Tuhan, Biarkan Saya Mati: Belas Kasihan Bagi Mereka yang Lelah Akan Kehidupan

13 Maret 2022
Artikel oleh Greg Morse
Staf penulis
, desiringGod.org

Selama bertahun-tahun, saya telah berbicara dengan sejumlah orang Kristen yang mengatakan kepada saya bahwa mereka ingin mati. Mereka berasal dari berbagai usia-dan-etnis yang berbeda; memiliki kepribadian-dan-alasan yang berbeda. Namun, mereka menyimpulkan bahwa pada saat ini kematian lebih baik bagi mereka ketimbang hidup.

Dibutuhkan keberanian untuk mengungkapkan pemikiran tersembunyi tentang kematian. Kebanyakan orang tidak bisa memahaminya. Sebagian besar umat manusia hanya bisa lari dari ketakutan akan kematian yang menerjang mereka dari waktu ke waktu. Hanya sedikit yang merasakan dorongan untuk berhenti, berbalik, dan menyambut kematian sebagai teman.

— Baris yang Diberikan —

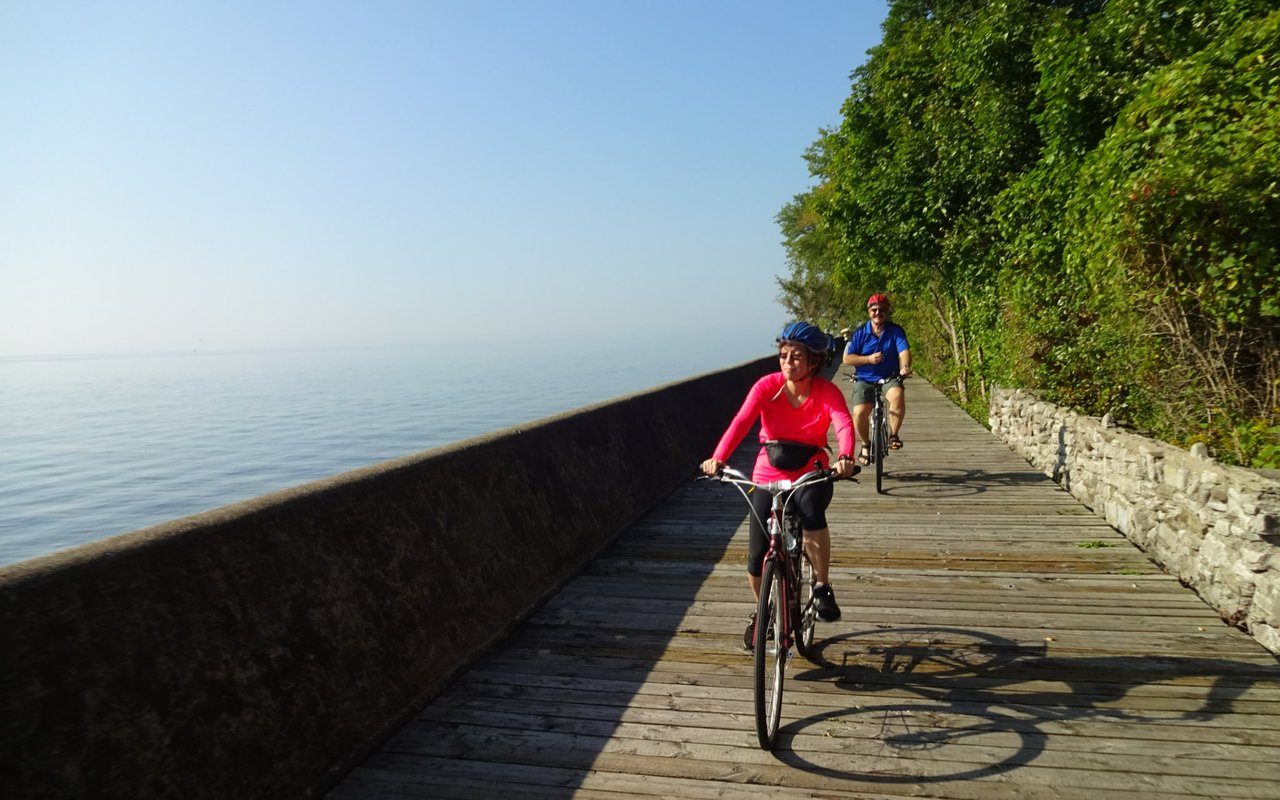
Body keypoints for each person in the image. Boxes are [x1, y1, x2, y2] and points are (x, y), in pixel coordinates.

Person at [701, 322, 857, 650]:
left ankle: (821, 586)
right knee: (757, 555)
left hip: (810, 468)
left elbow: (843, 422)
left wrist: (845, 456)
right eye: (783, 355)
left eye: (796, 357)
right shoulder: (766, 386)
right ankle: (764, 610)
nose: (787, 362)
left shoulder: (826, 391)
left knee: (811, 510)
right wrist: (717, 458)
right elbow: (741, 422)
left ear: (814, 361)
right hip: (768, 471)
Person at [842, 293, 912, 464]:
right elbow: (847, 359)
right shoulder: (860, 333)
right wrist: (868, 359)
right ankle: (866, 444)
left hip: (889, 377)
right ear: (869, 312)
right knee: (859, 413)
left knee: (897, 395)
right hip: (864, 379)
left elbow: (904, 352)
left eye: (882, 310)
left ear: (887, 312)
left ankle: (893, 435)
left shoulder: (895, 331)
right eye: (874, 310)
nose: (877, 313)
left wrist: (905, 367)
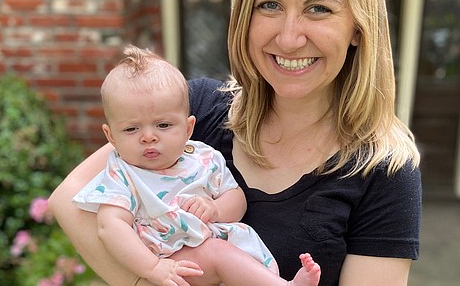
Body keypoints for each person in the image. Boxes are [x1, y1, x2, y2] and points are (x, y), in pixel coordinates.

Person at [49, 0, 421, 286]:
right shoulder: (195, 111)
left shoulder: (385, 173)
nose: (290, 38)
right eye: (270, 5)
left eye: (319, 8)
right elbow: (70, 200)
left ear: (359, 27)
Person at [72, 45, 321, 286]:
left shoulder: (203, 157)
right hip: (170, 257)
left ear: (189, 128)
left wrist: (215, 209)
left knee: (224, 255)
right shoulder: (122, 174)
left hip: (215, 248)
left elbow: (236, 198)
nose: (148, 137)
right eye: (131, 129)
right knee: (217, 254)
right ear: (111, 136)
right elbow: (110, 227)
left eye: (163, 125)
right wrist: (152, 268)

— Butir Tugas —
Dapatkah Anda menuliskan ulang seluruh artikel tentang orang Kristen yang ingin mati itu, kata demi kata tanpa perubahan apa pun? Baris-baris tersebut merupakan bahan tersendiri yang terpisah dari artikel.

— Jawaban Tugas —
Tuhan, Biarkan Saya Mati: Belas Kasihan Bagi Mereka yang Lelah Akan Kehidupan

13 Maret 2022
Artikel oleh Greg Morse
Staf penulis
, desiringGod.org

Selama bertahun-tahun, saya telah berbicara dengan sejumlah orang Kristen yang mengatakan kepada saya bahwa mereka ingin mati. Mereka berasal dari berbagai usia-dan-etnis yang berbeda; memiliki kepribadian-dan-alasan yang berbeda. Namun, mereka menyimpulkan bahwa pada saat ini kematian lebih baik bagi mereka ketimbang hidup.

Dibutuhkan keberanian untuk mengungkapkan pemikiran tersembunyi tentang kematian. Kebanyakan orang tidak bisa memahaminya. Sebagian besar umat manusia hanya bisa lari dari ketakutan akan kematian yang menerjang mereka dari waktu ke waktu. Hanya sedikit yang merasakan dorongan untuk berhenti, berbalik, dan menyambut kematian sebagai teman.